# Heat issue



## Dano55 (May 10, 2013)

I have a 2002 Altima 2.5 S. I turn the heat on and it blows cold air. i changed out both thermostats. i was wondering if any body has an Idea on why it is blowing cold air.


----------



## rogoman (Dec 16, 2004)

Feel the heater hoses; the inlet hose should be fairly hot while the outlet hose should be noticeably cooler. If there is no difference in the hose temperatures, then the heater core might be plugged up.

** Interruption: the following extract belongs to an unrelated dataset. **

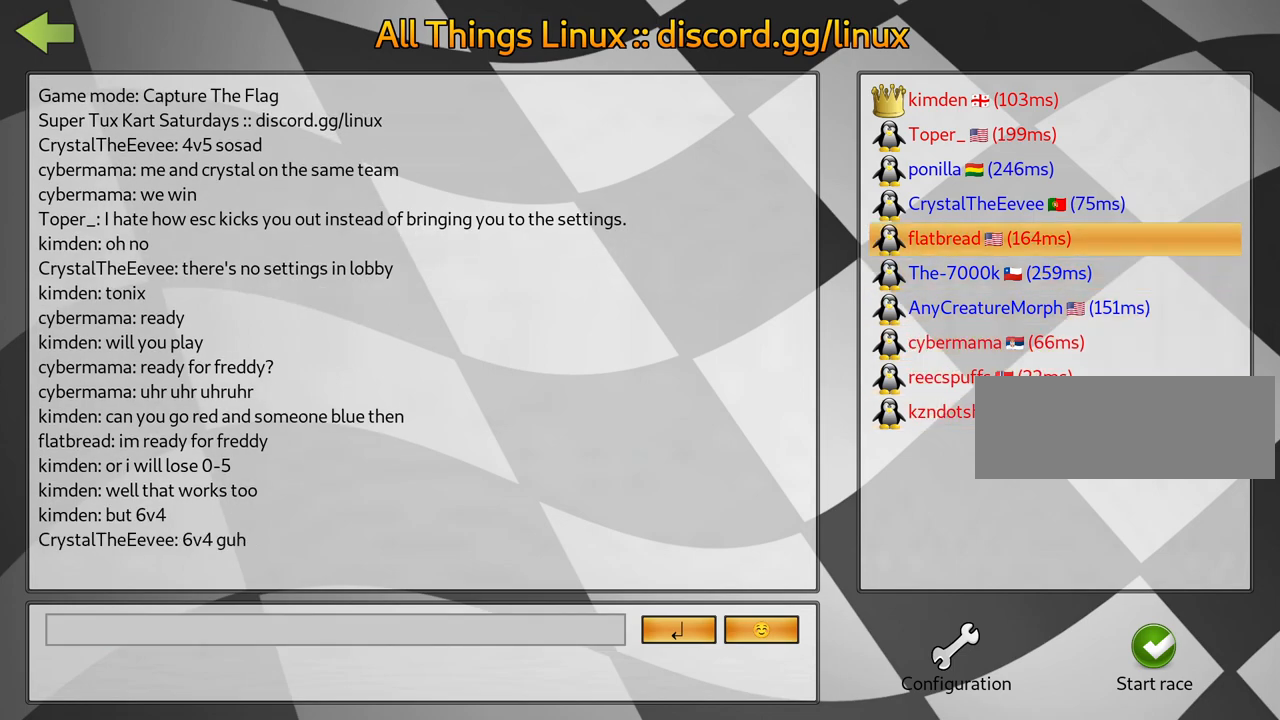
{"keys": ["fire"], "events": [[17, "fire", "down"], [83, "fire", "up"], [167, "fire", "down"], [233, "fire", "up"], [333, "fire", "down"], [400, "fire", "up"], [500, "fire", "down"]]}
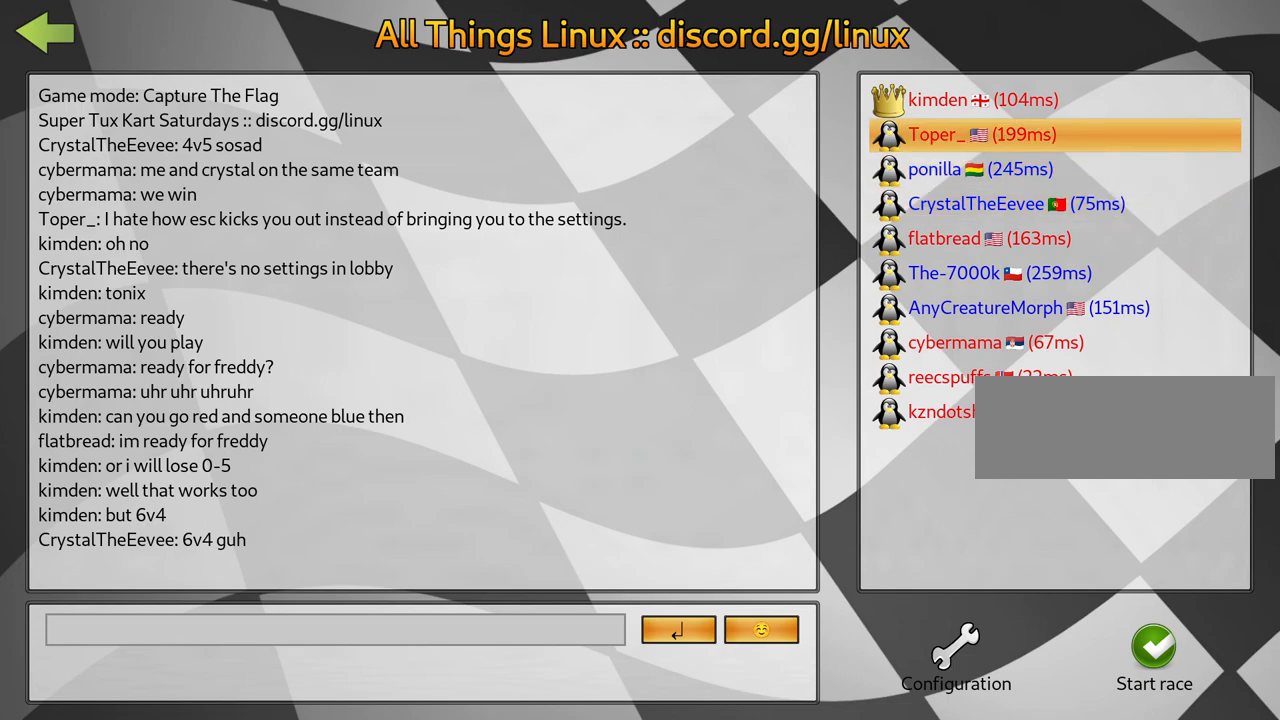
{"keys": [], "events": [[83, "fire", "up"]]}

There is also the air mix door in the heater box that's controlled by the temperature control knob on the dash. Check the cable as follows:

1. Move temperature control knob to full hot position.
2. Unclamp temperature control cable.
3. Move air mix door lever rearward, to full hot position.
4. Install the clamp.


----------



## Dano55 (May 10, 2013)

Where is the air mix door located on the car?


----------



## rogoman (Dec 16, 2004)

The air mix door is located on the heating unit which is located under the dash behind the A/C and heat controls.


----------



## Dano55 (May 10, 2013)

I checked the hoses and one is hot to the touch and the other I can grab. The door closes all the way for the heat to blow. it will blow warm to hot air for a little bit and I let it run for about 25 min after the car warmed up. Then it will blow like warm and then warmer. I thin there might be air in the line.


----------